Mr. Yvan Bussieres, P.Eng., is the Qualified Person who has prepared or supervised the preparation of the information that forms the basis for the scientific and technical disclosure in this news release.
PRIVATE PLACEMENT
The Company proposes to undertake a private placement to raise gross proceeds of up to $1,200,000 (the "Offering"). The Company proposes to raise up to $400,000 through the sale of up to 8,000,000 non flow-through units priced at $0.05 (the "NFT Units") and up to $800,000 through the sale of up to 10,000,000 flow-through units priced at $0.08 (the "FT Units"). Each NFT Unit consists of one common share and one half of a share purchase warrant, with each whole warrant (the "Warrant") exercisable into one further common share at a price of $0.10 for a term of one year. Each FT Unit consists of one flow-through common share and one half of a share purchase warrant, with each whole Warrant exercisable into one further common share at a price of $0.10 for a term of one year.

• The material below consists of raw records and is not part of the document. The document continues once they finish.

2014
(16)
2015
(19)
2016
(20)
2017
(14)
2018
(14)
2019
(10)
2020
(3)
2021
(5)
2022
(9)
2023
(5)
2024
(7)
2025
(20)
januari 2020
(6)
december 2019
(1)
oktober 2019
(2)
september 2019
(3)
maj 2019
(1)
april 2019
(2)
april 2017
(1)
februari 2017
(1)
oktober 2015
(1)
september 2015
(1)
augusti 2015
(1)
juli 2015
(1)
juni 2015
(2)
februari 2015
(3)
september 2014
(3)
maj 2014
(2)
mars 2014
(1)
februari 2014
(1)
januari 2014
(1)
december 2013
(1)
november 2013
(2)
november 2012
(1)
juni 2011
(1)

The Warrants will contain an accelerated expiry clause such that, in circumstances where the closing price of the shares of the Company on the TSX Venture Exchange is $0.15 or greater for a 20 day consecutive trading period, they will expire if not exercised 14 days following the 20 day trading period.
The Offering will be conducted under available exemptions from the prospectus requirements of applicable securities legislation and participation in the Offering will be available to existing shareholders in qualifying jurisdictions in Canada in accordance with the provisions of BC Instrument 45-354 (the "Existing Shareholder Exemption") and similar provisions in other jurisdictions' securities legislation and will be available to persons in qualifying jurisdictions in Canada who have obtained advice as to the suitability of the investment from a person registered as an investment dealer in accordance with the provisions of BC Instrument 45-536 and similar provisions in other jurisdictions' securities legislation.
The Company has set August 11, 2017 as the record date for the purpose of determining shareholders entitled to participate in the Offering in reliance on the Existing Shareholder Exemption. Qualifying shareholders who wish to participate in the Offering should contact the Company as detailed below. If the Offering is oversubscribed, units will be allocated pro rata amongst all subscribers.
The proceeds from the sale of the flow-through portion of the Offering will be used for exploration activity on the Company's 100% owned Bazooka gold property. The proceeds from the sale of the non flow-through portion of the Offering will be used for general working capital.
A finder's and/or administrative fee of up to 10% may be paid to registered representatives in connection with the Offering. The fee will be comprised of 50% cash and 50% common shares at $0.05 per share.
The Offering is subject to the acceptance of the TSX Venture Exchange.